Barcelona's a beautiful city though, I got engaged there. I'd love any excuse to go back.
 
My thinking is that they want to reset the immune system. The cells at the infection site are damaged, new immune cells will take a while to revert to the damaged stage.

Since everyone here has had a time when they did not have the disease you must imagine that our cells have the capacity to be normal. It could just be the cells at the inflammation site need to be reset.

The treatments could be similar to the treatments used now, instead of a slow killing of the immune system they knock it out once a year.
 
I think your idea is a sound one. The ability to do that is probably extremely difficult.

I have tried some alternative Immune system resetting methods. None of them have done a thing. If it really could be done or can be in the future, it would be a huge leap forward for many diseases.

Dan
 
Firstly, they threw in the word "cure" which is already suspect considering the post and the measly sample of less than 2 dozen patients, and secondly, they called Crohns an "irritable bowel disease," which just slaughtered their veracity if you ask me. I think 'George' has a better shot at helping me than the author of the text Mark originally posted (I know Mark didn't write it).

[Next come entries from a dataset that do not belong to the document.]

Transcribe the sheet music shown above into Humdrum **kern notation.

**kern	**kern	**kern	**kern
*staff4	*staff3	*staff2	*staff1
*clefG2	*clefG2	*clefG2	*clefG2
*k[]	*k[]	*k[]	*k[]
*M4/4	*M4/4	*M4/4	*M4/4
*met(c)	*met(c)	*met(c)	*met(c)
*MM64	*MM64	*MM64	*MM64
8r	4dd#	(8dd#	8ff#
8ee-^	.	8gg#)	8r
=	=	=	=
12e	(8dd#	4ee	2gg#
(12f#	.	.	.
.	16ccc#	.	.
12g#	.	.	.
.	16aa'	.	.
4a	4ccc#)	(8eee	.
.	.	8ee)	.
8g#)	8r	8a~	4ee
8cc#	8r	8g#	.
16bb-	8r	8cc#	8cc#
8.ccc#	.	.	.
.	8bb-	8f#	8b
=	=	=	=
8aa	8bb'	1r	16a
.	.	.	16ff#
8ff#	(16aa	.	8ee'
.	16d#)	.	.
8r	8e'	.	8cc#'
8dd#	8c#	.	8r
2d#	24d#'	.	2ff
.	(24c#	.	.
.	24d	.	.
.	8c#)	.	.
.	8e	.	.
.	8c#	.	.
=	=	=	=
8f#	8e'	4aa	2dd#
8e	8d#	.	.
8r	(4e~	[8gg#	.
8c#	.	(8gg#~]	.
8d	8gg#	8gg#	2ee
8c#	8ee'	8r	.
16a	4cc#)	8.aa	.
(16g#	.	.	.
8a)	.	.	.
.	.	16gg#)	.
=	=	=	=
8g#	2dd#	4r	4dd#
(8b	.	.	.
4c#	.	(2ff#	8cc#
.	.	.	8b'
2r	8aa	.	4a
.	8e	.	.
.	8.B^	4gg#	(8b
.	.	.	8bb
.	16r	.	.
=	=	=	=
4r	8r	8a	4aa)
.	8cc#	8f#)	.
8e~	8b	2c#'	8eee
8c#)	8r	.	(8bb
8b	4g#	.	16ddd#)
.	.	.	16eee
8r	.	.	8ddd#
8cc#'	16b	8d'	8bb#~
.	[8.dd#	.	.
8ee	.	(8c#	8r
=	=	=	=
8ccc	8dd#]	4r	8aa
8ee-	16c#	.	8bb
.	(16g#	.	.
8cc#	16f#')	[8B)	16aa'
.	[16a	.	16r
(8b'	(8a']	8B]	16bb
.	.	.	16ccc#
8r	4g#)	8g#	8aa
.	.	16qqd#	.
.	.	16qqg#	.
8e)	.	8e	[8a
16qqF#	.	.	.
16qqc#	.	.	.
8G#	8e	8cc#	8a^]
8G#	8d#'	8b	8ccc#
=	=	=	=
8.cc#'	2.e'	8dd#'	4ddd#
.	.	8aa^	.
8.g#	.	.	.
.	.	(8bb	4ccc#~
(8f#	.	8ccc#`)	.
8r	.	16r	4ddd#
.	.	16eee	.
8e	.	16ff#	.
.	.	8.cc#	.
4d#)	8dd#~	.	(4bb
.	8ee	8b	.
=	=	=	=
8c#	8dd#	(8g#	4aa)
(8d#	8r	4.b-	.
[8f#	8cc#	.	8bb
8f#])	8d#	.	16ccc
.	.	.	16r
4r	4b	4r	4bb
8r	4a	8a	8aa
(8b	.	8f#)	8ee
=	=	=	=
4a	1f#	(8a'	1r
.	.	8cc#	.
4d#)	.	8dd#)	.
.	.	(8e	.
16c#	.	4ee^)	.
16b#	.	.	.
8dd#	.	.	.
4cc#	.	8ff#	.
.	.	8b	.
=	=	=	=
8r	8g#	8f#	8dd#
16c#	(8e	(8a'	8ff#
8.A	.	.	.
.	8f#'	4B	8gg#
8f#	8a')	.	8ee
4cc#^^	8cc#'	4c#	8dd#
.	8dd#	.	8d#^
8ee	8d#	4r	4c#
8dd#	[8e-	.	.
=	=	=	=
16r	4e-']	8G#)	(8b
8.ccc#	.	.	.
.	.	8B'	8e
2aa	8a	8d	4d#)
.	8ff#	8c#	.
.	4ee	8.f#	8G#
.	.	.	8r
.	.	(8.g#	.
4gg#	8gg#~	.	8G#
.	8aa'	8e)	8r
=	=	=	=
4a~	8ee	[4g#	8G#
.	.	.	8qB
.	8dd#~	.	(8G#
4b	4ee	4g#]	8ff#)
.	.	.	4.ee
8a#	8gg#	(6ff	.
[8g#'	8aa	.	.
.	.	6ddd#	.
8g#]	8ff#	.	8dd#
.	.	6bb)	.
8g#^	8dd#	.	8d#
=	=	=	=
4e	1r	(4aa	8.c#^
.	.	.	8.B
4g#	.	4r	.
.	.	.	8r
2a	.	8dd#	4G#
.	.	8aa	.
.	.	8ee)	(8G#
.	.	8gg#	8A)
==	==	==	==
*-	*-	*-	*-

Sorry, but I'm not holding my breath (but as current medical science would have it, I am still holding my sphincter.....) :tongue:
 
This is interesting! As I was reading through this a thought just popped into my head...I'm wondering if it would be worth it to bank my new baby's cord blood. If they could possibly use it if the baby were to end up with it too...or even use it for Grier... No idea if cord blood can be used that way, anyone know?
 
Not sure mom.
Is it not the placenta that can be used for stem cells?

I would seriously consider this for the future if we get pregnant again.